Based on the work of Surrealist anthropologist Michel Leiris (in particular his controversial volume L’Afrique fantôme), this featurette by post-colonial artist Mathieu Kleyebe Abonnenc begins in the theoretical realm and soon veers into the dense thicket of fantasy. Sector IX B centres on an academic researcher (Betty Tchomanga) who travels to the IFAN Museum in Dakar to complete work on a stalled book project. Having studied Leiris, Betty is compelled by his assertion that only by embracing absolute subjectivity (and in many cases, the assistance of hallucinogenic drugs) can an observer achieve objective knowledge of the Other.
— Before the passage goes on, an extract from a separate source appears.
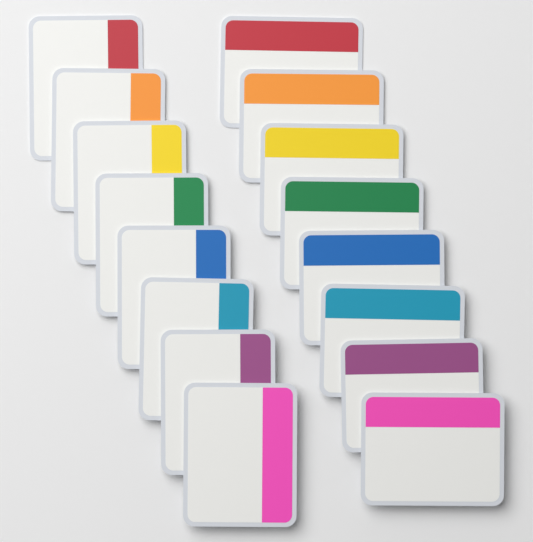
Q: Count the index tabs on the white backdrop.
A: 16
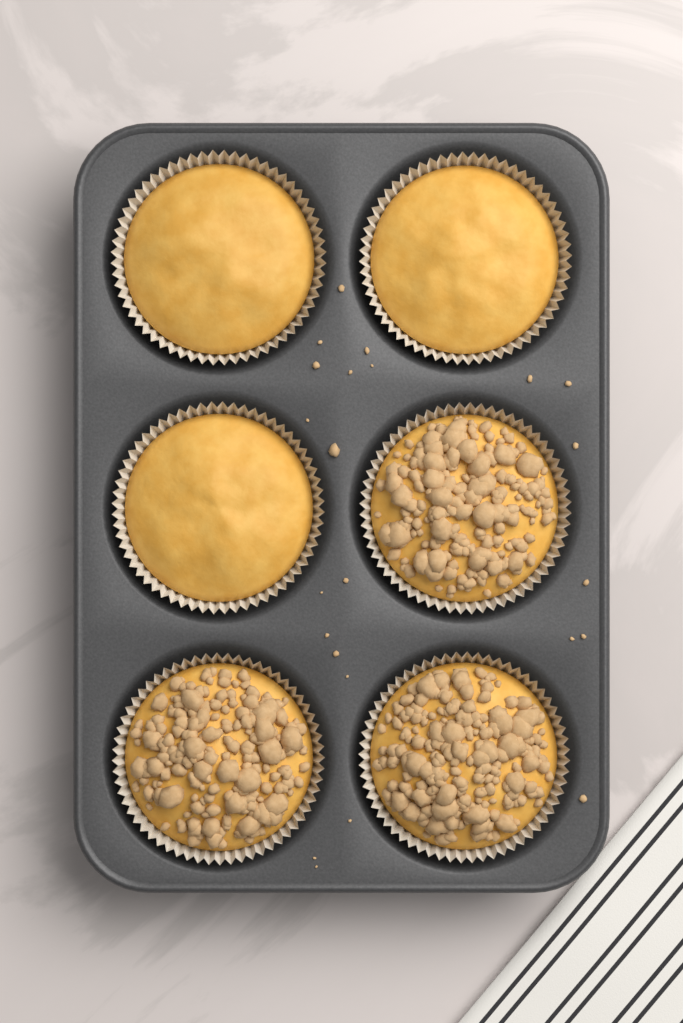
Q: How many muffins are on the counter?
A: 6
And so, as part of her work at IFAN, we see Betty thumbing through tomes, examining artifacts, and swallowing mysterious black capsules. Before long, Abonnenc depicts the museum space as a kind of Apichatpongian living forest of desire. Sector IX B is a shrewd, droll, and ultimately vibrant work that treats the problem of the museum as a dialectical one. Fragments of cultures are labelled, indexed, and severed from their use value, but is this better or worse than treating them as fetishes or talismans in some always-asymptotic attempt at reviving the past? Abonnenc perhaps postulates that knowledge, especially of the so-called Other, can only be grasped as a permanent crisis.